Baire Category theorem application

Question

(Baire Category Theorem). Let $(X,d)$ be a (non-empty) complete space. Suppose $X=\bigcup_n F_n$ where each $F_n$ is closed. Then there exists $n$ such that $F_n$ has non-empty interior.

Proof Suppose for the sake of a contradiction that for each $n$, $F_n$ has empty interior. In particular, that would imply there exists an element $x_1\in F_1^c$ (otherwise $X$ would be empty). So, we may obtain a closed neighborhood $G_1$ of $x_1$ such that $G_1\cap F_1=\varnothing$, where we can specify that $diamG_1<\frac{1}{2}$ (this exists because a singleton is such an example). Consider $F_1\cup F_2$. Since they have empty interior, we may find $x_2\in X\backslash (F_1\cup F_2)$, with a closed neighborhood $G$ of $x_2$ satisfying $diamG<\frac{1}{2^2}$, such that $G\cap (F_1\cup F_2)=\varnothing$. Set $G_2=G\cap G_1$. This set in particular, is a closed set containing $x_2$......

My question is, why is $G\cap G_1$ a closed neighborhood of $x_2$?

Answer 1

If you already know Baire, suppose that all $F_n$ have empty interior.

Define $D_n = X\setminus F_n$. Then $D_n$ is open (as $F_n$ is closed) and dense (as $\overline{X\setminus F_n}= X\setminus \operatorname{int}(F_n)=X$)

Then Baire's theorem says that $$\bigcap_n D_n = \bigcap (X\setminus F_n) = X\setminus (\bigcup_n F_n) = X\setminus X=\emptyset$$

would be dense in $X$, a contradiction.

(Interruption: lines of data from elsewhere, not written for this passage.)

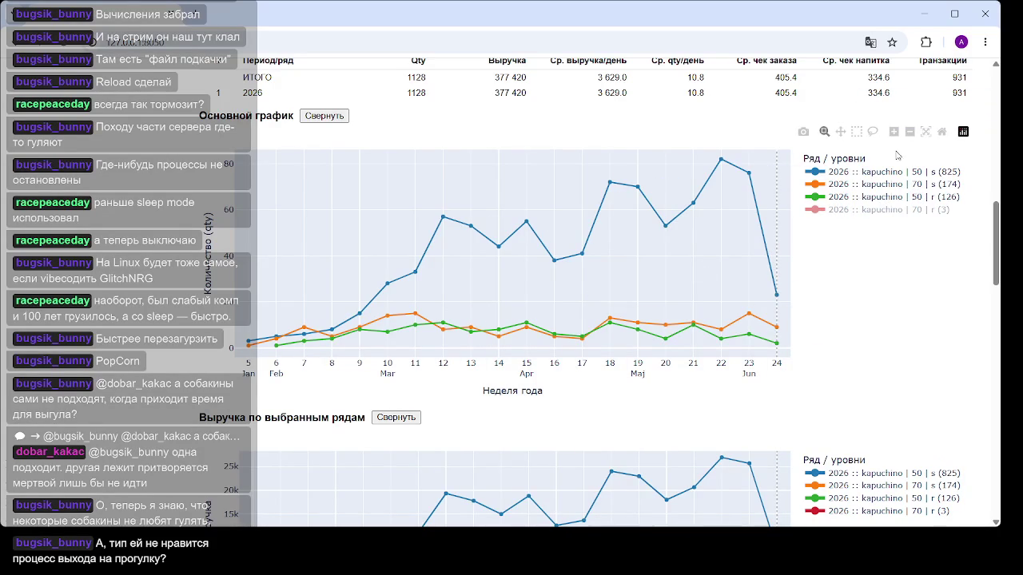
left_click(886, 172)
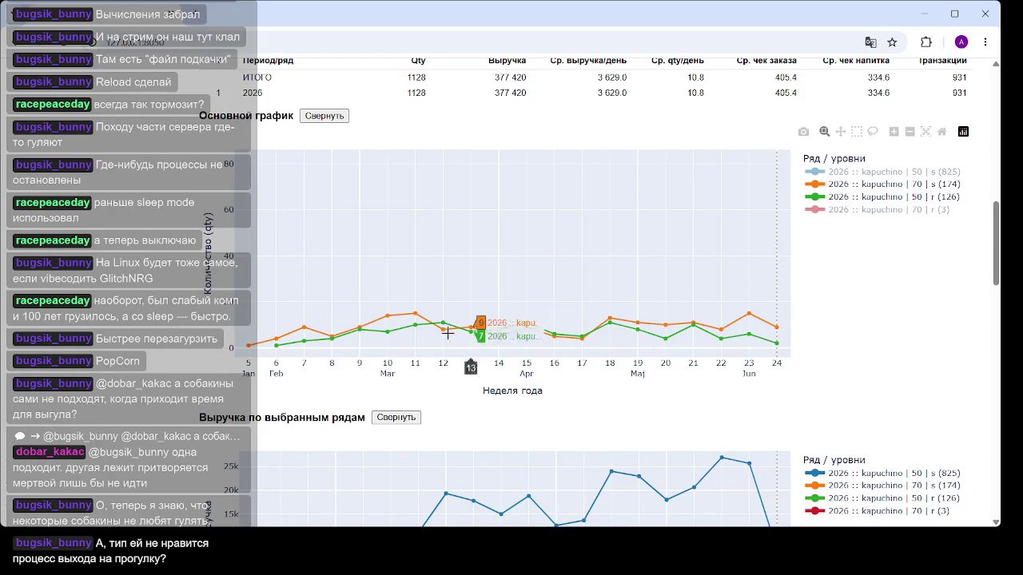
left_click(907, 190)
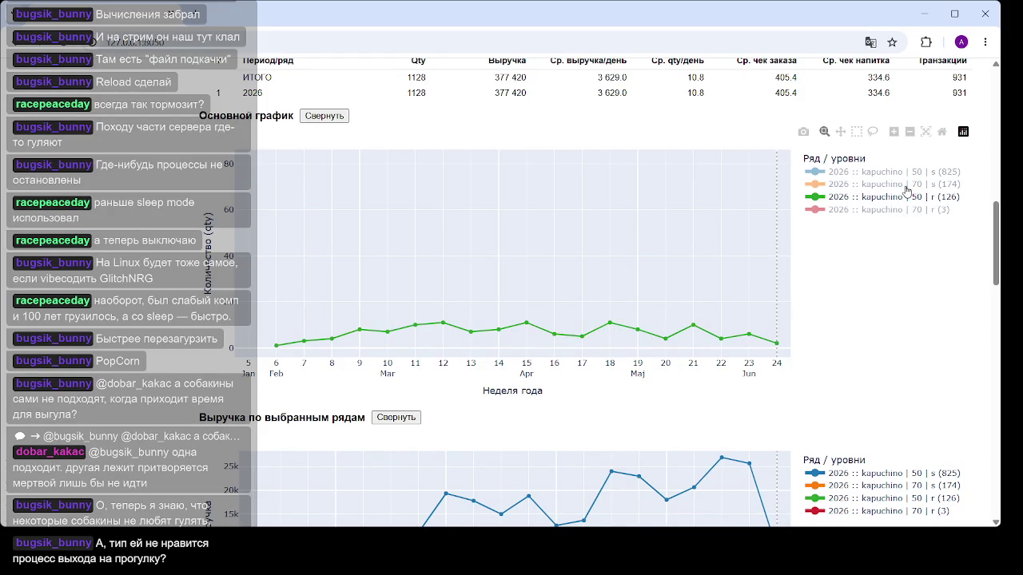
left_click(907, 189)
mouse_move(746, 322)
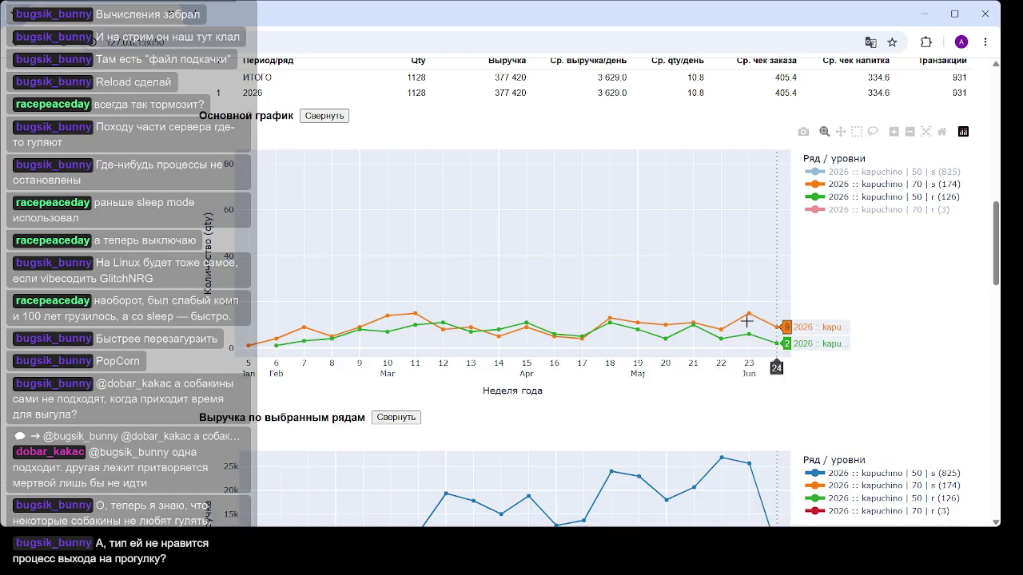
Hide the 50 | s and 70 | r series in the revenue chart.
scroll(732, 317, "down", 3)
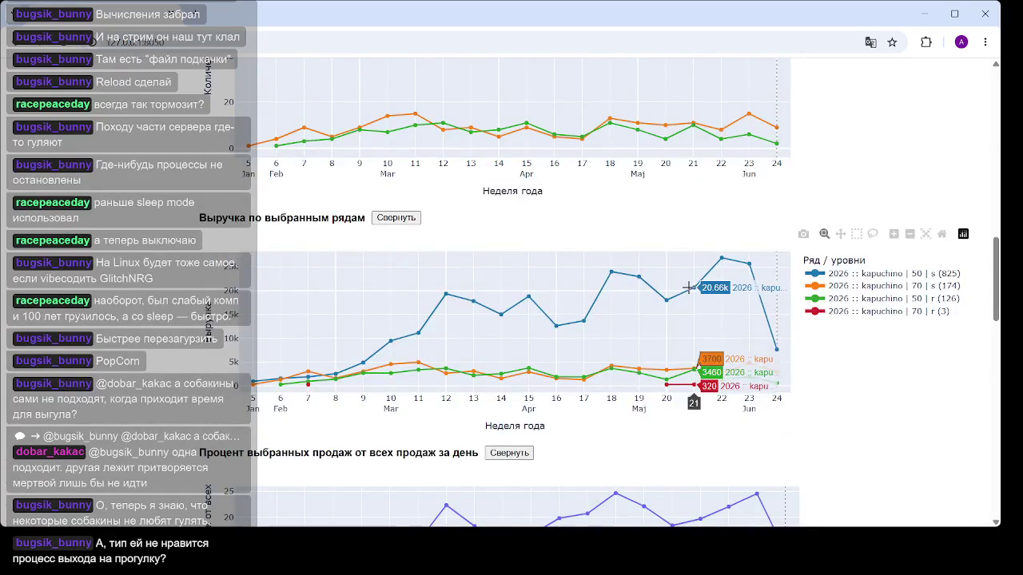
scroll(753, 342, "down", 3)
scroll(743, 336, "up", 2)
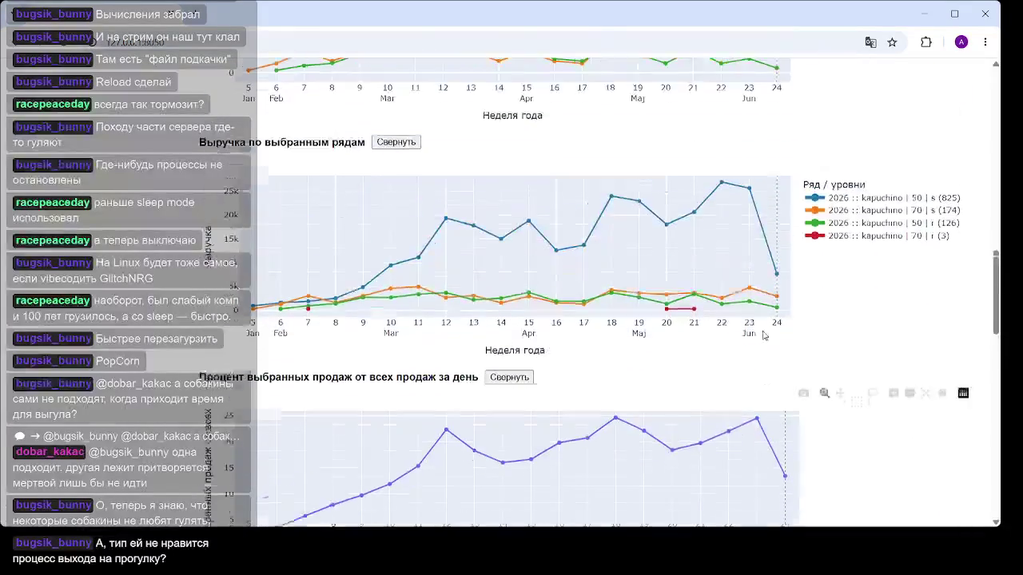
scroll(714, 353, "down", 3)
scroll(719, 352, "up", 3)
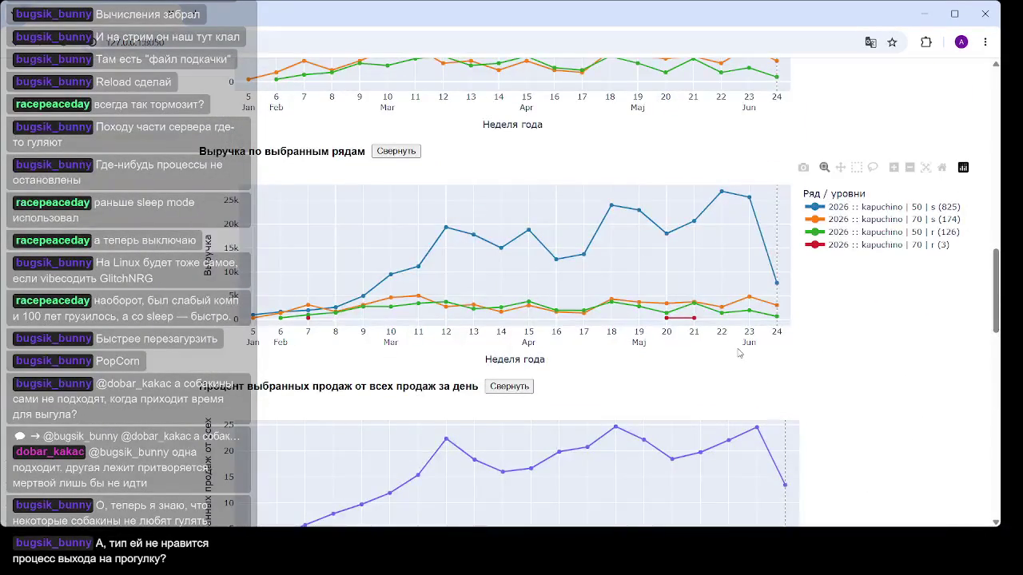
scroll(778, 288, "up", 4)
scroll(845, 297, "down", 3)
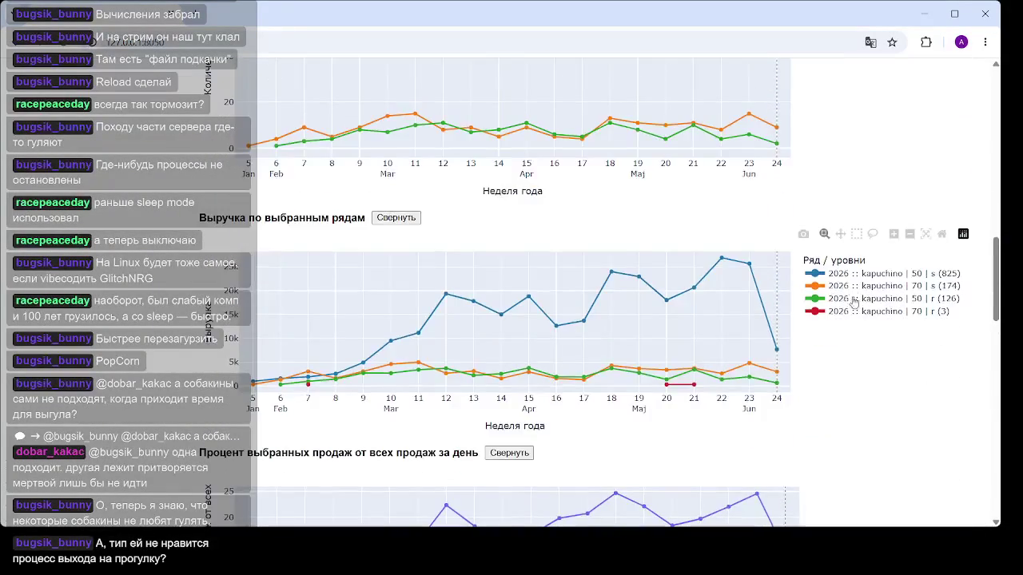
left_click(854, 278)
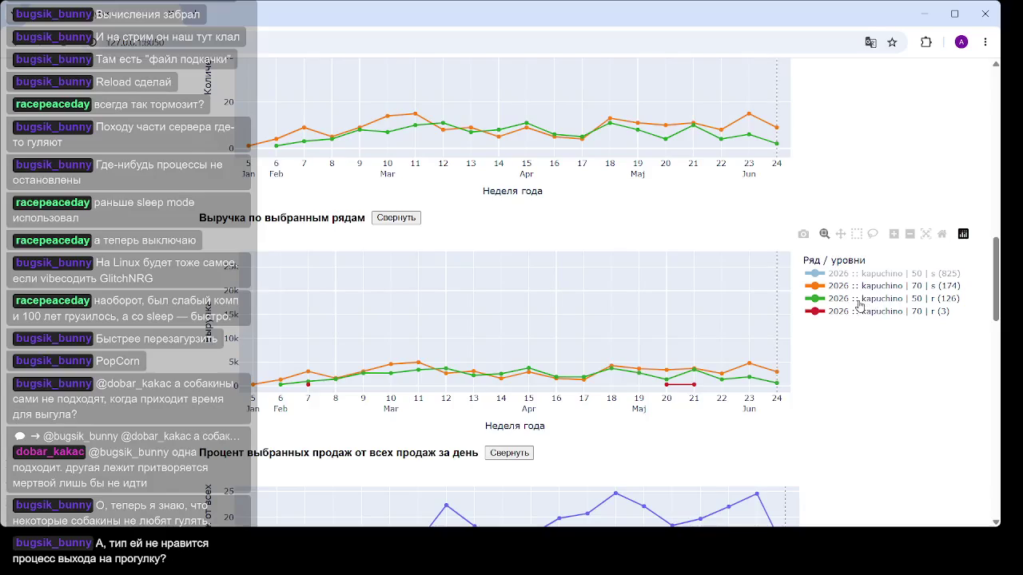
left_click(863, 314)
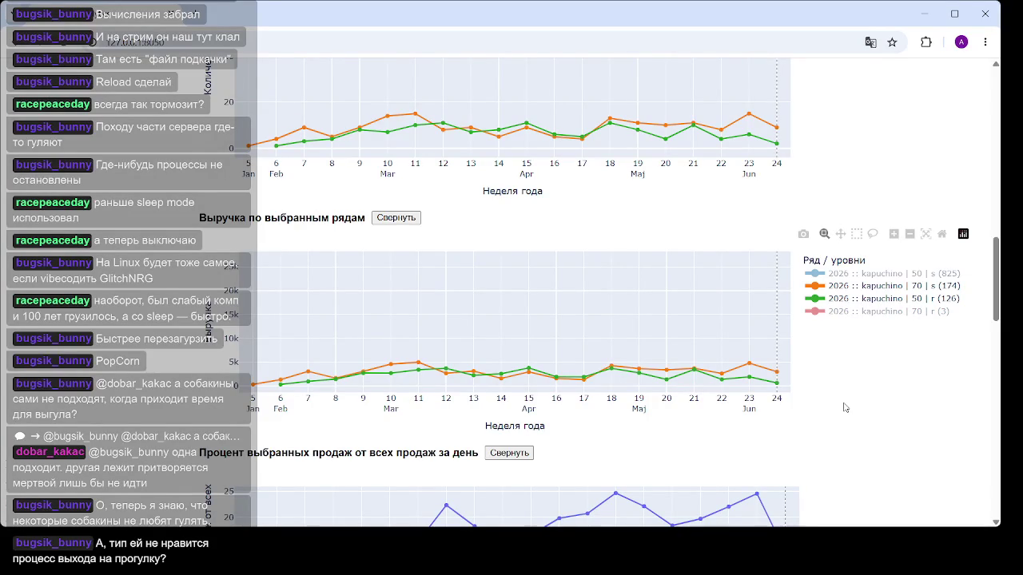
mouse_move(653, 323)
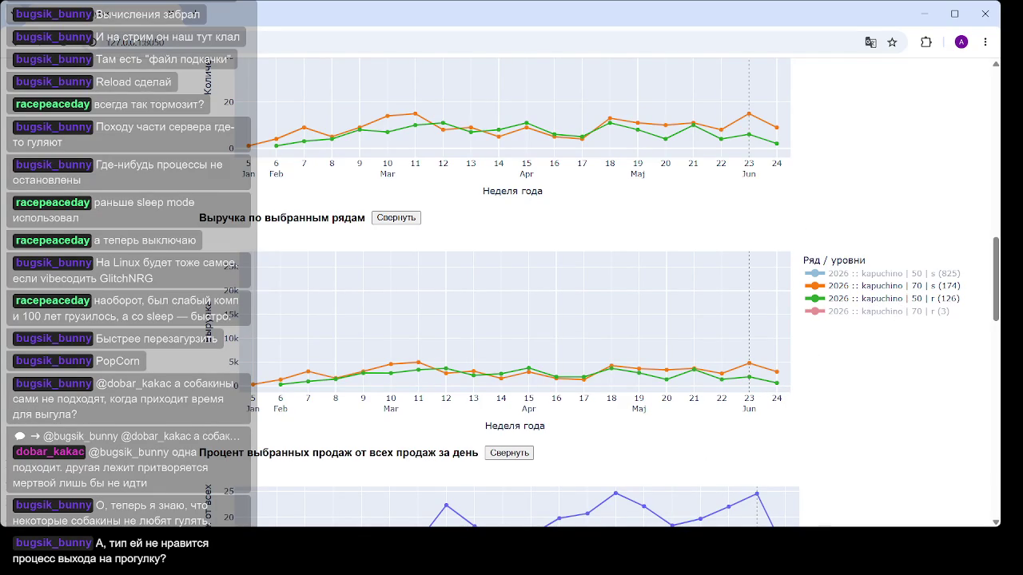
mouse_move(667, 375)
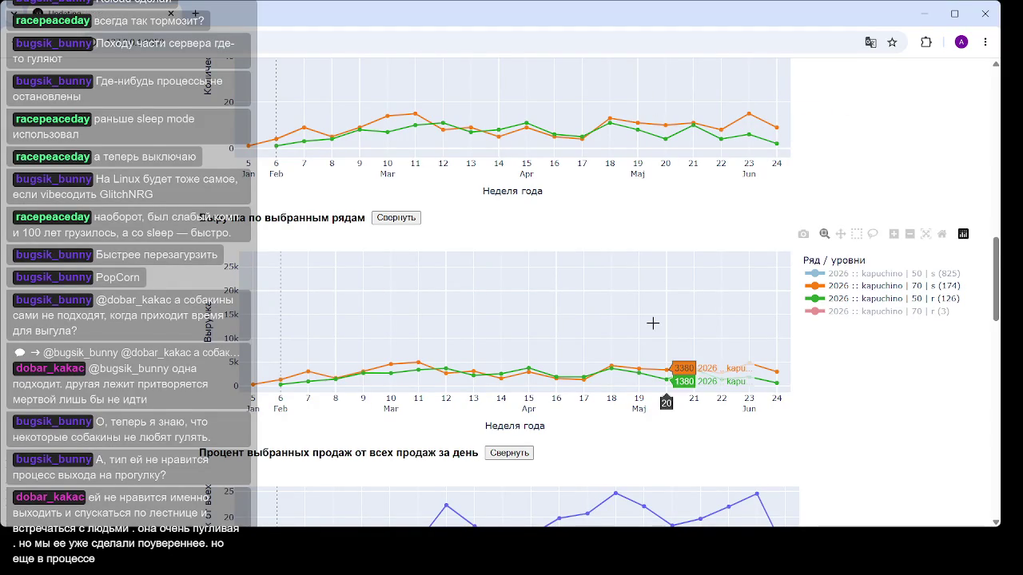
scroll(566, 222, "up", 3)
scroll(525, 205, "up", 5)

So the assumption that all $F_n$ have empty interior is incorrect. QED.

Answer 2

You can fix the argument like this: Since $F_1\cup F_2$ is closed, $V=X-(F_1\cup F_2)$ is open, remark that $V$ is dense and open since the interior of $F_1\cap F_2$ is empty. Let $G^0$ be the interior of $G$, $G^0\cap V$ is not empty and open since $G^0$ is open and $V$ is open and dense. Let $x_2\in G^0\cap V$ there exists $B(x_2,r)\subset G^0\cap V,\bar B(x_2,r/2)\subset B(x_2,r)\subset G_0\cap V$. Where $\bar B(x_2,r/2)$ is the closed ball of radius $r/2$. we can take $r<{1\over 2^2}$ and $G_1=\bar B(x_2,r)\subset G\subset V$.